Equilibrio

Los pantalones de mamá

Por: Gerardo Pérez Peñaranda.

Según un estudio realizado en 49 países, y del que participó la Universidad de la Sabana, Colombia tiene la tasa más alta de niños que viven con uno solo de los padres: por cada 10 niños, dos están en esta situación; somos el país donde las parejas adultas menos se casan: apenas el 20% formaliza su unión con matrimonio civil o religioso; y contamos con la cifra más elevada de madres solteras.

Blanca le hace honor a su nombre: es de tez y de cabellos claros, por eso cariñosamente la llaman “monita”. Blanca también es su alma de mujer sencilla, trabajadora y solidaria. Ella está pendiente de los conocidos enfermos, para aplicarles una inyección, o para acompañarles a la cita médica, o para cuidar de sus niños mientras hacen diligencias.

Lo que no le falta a Blanca es carácter. Por el contrario, es una mujer recia y decidida, a quien le ha tocado abrirse camino por la vida, sola con su hija, dada su condición de mujer cabeza de hogar que lleva desde hace 25 años.

Esa reciedumbre de temperamento la llevó a decidir, cuando apenas tenía tres meses de embarazo, que la unión con el compañero y padre del ser que latía en su vientre no iba más; que era mejor seguir sola a mantener una relación conflictiva.

El dinero no es todo

Blanca considera que el aporte más importante de un papá no es lo económico. De hecho, que no conviva con los hijos no quiere decir que no deba aportar para su manutención.

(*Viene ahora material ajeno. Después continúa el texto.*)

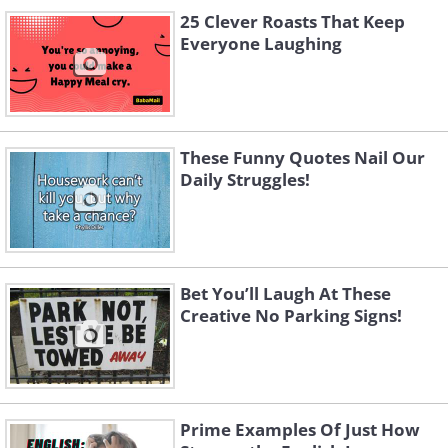
25 Clever Roasts That Keep
Everyone Laughing
These Funny Quotes Nail Our
Daily Struggles!
Bet You’ll Laugh At These
Creative No Parking Signs!
Prime Examples Of Just How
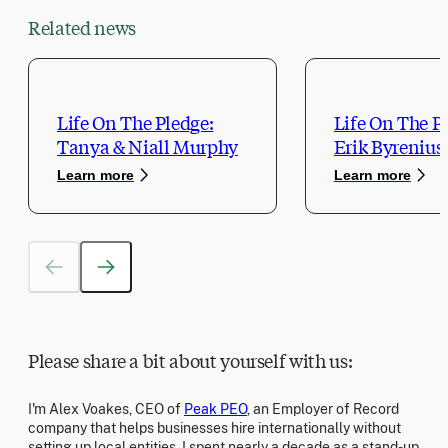
Related news
Life On The Pledge:
Life On The P
Tanya & Niall Murphy
Erik Byrenius
Learn more
Learn more
Please share a bit about yourself with us:
I'm Alex Voakes, CEO of
Peak PEO
, an Employer of Record
company that helps businesses hire internationally without
setting up local entities. I spent nearly a decade as a stand-up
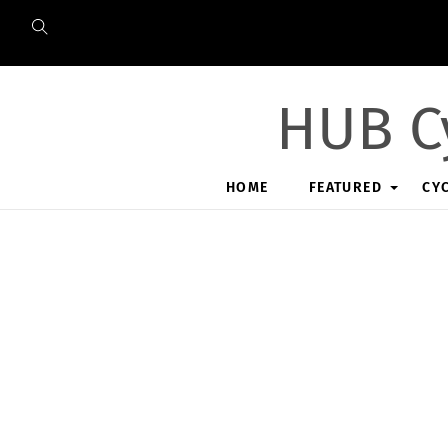
Skip
to
content
HUB C
HOME
FEATURED
CY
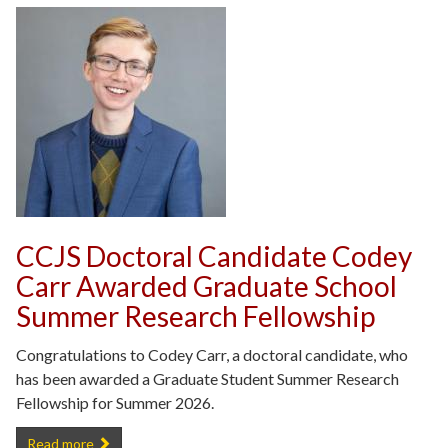
CCJS Doctoral Candidate Codey
Carr Awarded Graduate School
Summer Research Fellowship
Congratulations to Codey Carr, a doctoral candidate, who
has been awarded a Graduate Student Summer Research
Fellowship for Summer 2026.
CCJS Doctoral Candidate Codey Carr Awarded Graduate School Su
Read more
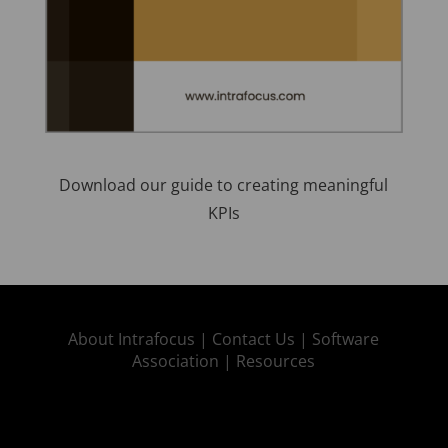
Download our guide to creating meaningful
KPIs
About Intrafocus |
Contact Us |
Software
Association |
Resources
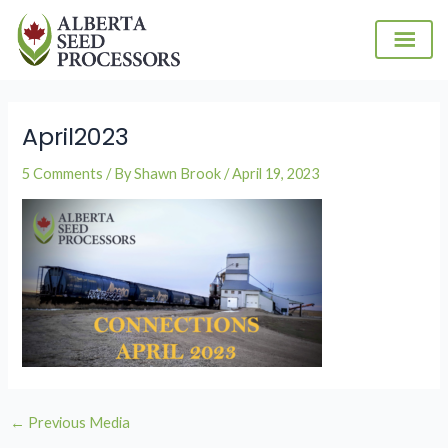
Skip
to
content
Post
navigation
April2023
5 Comments
/ By
Shawn Brook
/
April 19, 2023
←
Previous Media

Ella le da relevancia al apoyo emocional, a la presencia y apoyo formador que el papá debe representar en la crianza y educación de ellos; que les acompañe en los momentos importantes de la vida y que ellos puedan disfrutar de esa figura. “Aunque la mamá siempre ha estado en todo, a ella (la hija) siempre le ha hecho falta que el papá esté al lado”, declara.

Para Blanca, lo más difícil o crítico, en todos estos años al frente de su responsabilidad, ha sido la soledad. “Levantar a un hijo, uno solo, es muy duro; a pesar de que yo tengo una hija demasiado juiciosa, que no me ha dado en qué sentir; pero sí hace mucha falta la compañía y que el papá también esté ahí”, confiesa.

Descarta padrastros

La opción de muchas madres en esta situación es buscar otra pareja con quién subsanar esa soledad. Sin embargo, Blanca no vio viable esa solución; por los problemas de entendimiento y de convivencia que suelen generarse respecto de los hijos anteriores a la nueva unión. “Por eso yo me quedé sola. Porque no quise ponerle un padrastro a mi hija. Yo pienso que es lo mejor. Porque hay mujeres que prefieren tener un hombre al lado que preocuparse por sus hijos. A mí no me pesa haberme quedado sola con mi hija”, enfatiza.

Así como ha tenido momentos difíciles, Blanca recuerda con emoción los hitos gratos en la formación de su hija: los grados de primaria, bachillerato y profesional. Afirma con emoción: “Ya puedo decir: tengo una profesional en mi casa”. Porque hace poco Carolina, la hija de Blanca, recibió su diploma como Odontóloga.

Detrás de ese diploma hay toda una historia de lucha, sacrificio y mucho tino. Sus fuentes de ingresos, al no contar con estudios técnicos, provienen de diversas actividades: costura, manicure, ventas por catálogo, cuidado de niños, entre otras.

Pero una madre nunca se jubila. Ahora la preocupación es que Carolina se ubique laboralmente y que pueda seguir estudiando y especializándose para mejorar sus posibilidades profesionales.

Ella, que ya ha superado gran parte de los retos de formar sola a una hija les recomienda a las que apenas empiezan o que se ven abocadas a esta situación que “echen pa’delante, que uno es capaz de sacar sus hijos adelante, desde que ellos coloquen el empeño y el entusiasmo. Yo les aconsejaría que no dejen a sus hijos abandonados por estar consiguiéndose otra pareja, porque no se sabe cómo les vaya a ir con esa otra pareja y es mejor estar con sus hijos”. Sin embargo, se declara sin ningún resentimiento o frustración frente al género masculino.